Peña's optimism will be put to the test again this year: Detroit is going to get worse before it gets better. The Tigers, who scored a major-league-low 575 runs, lost their team leaders in RBIs (Randall Simon, in a trade) and runs (Robert Fick, a free agent). The bullpen lost saves leader Juan Acevedo, another free agent. Replacing Weaver as the No. 1 starter is lefthander Mike Maroth, who was 6-10 with a 4.48 ERA last year. Worse yet, the crop of prospects in the farm system is underwhelming: Only two were among Baseball America's Top 100.

On the bright side, first-year manager Alan Trammell, the former Detroit shortstop who succeeds the fired Luis Pujols, has injected new life into the club. "Past managers let things slide and left us alone to figure it out," says second baseman Damion Easley, who's playing for his fourth manager in eight seasons but was relegated to the bench this spring after losing his job to Ramon Santiago. "Now the mentality is, Maybe you don't know, so I'm going to show you." In one of the team's first workouts, new bench coach Kirk Gibson, another former Tiger, was demonstrating how to break up a double play when he nearly took out Trammell with a slide at second.
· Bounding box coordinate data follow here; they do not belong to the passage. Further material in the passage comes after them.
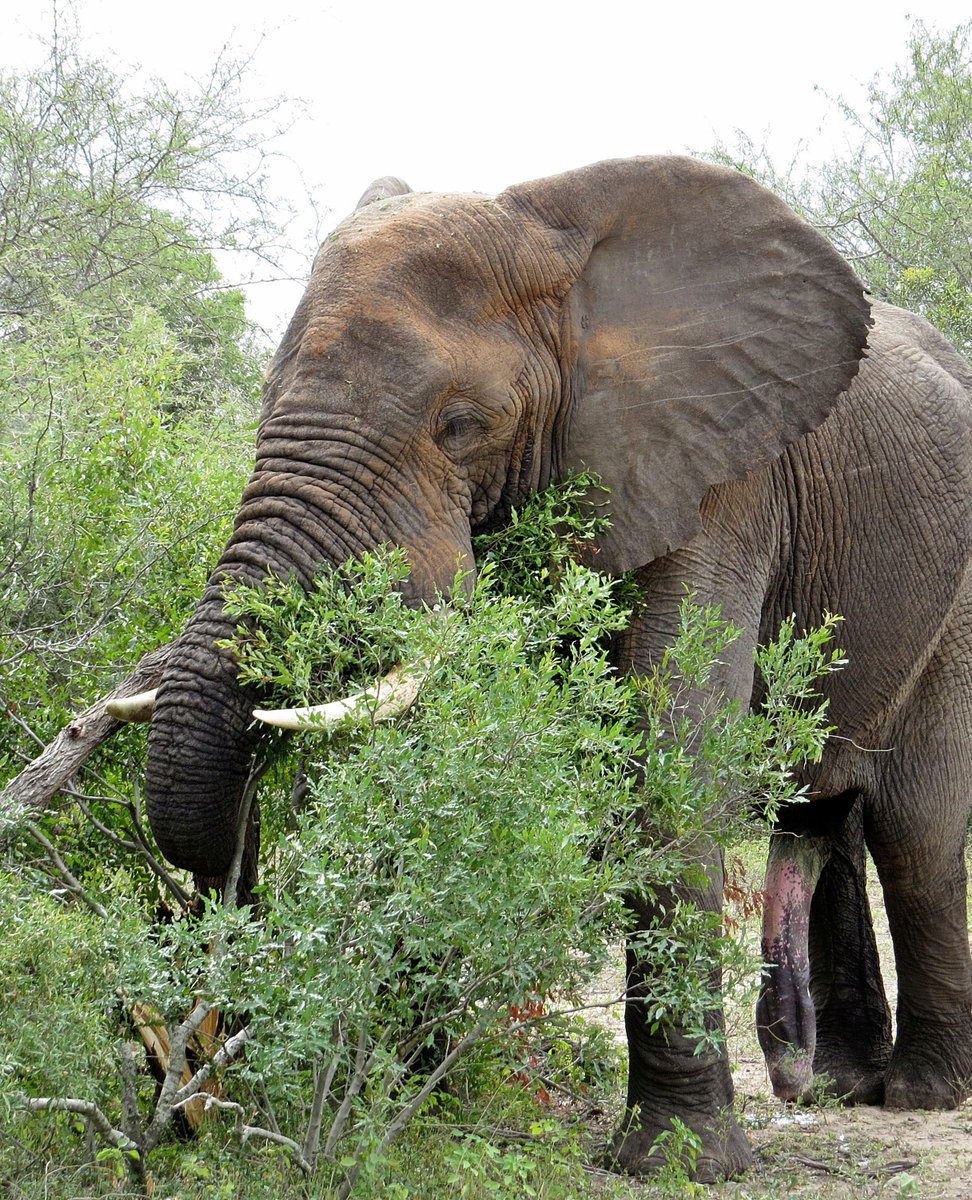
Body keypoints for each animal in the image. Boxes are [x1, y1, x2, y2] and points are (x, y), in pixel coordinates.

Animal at [136, 152, 969, 1180]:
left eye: (460, 425)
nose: (199, 1057)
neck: (567, 258)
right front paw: (416, 1100)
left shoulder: (720, 482)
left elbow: (671, 767)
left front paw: (678, 1163)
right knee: (823, 814)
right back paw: (838, 1085)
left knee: (917, 831)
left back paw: (923, 1093)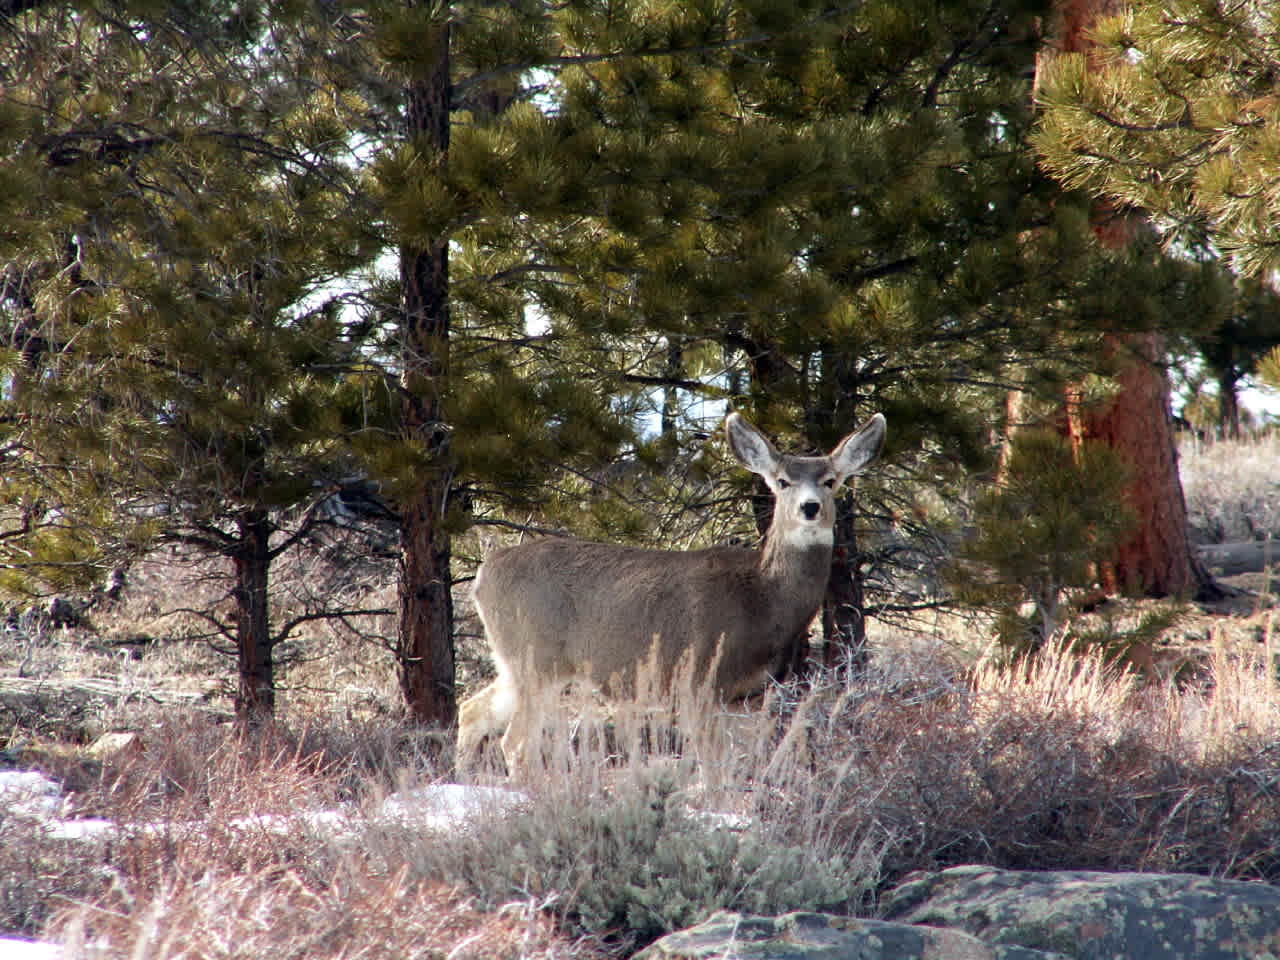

Then third base coach Juan Samuel ran the bases so hard, his helmet nearly flew off. "We look at them," says Peña, "and think, Man, we have to work hard. They don't have to say anything. We'll just follow."

Detroit has its work cut out for it just to avoid another 100-loss season. Meanwhile, Peña is spreading his gospel. Copies of The Greatest Salesman in the World are circulating in the clubhouse. If they can't win, perhaps the Tigers can at least be happy.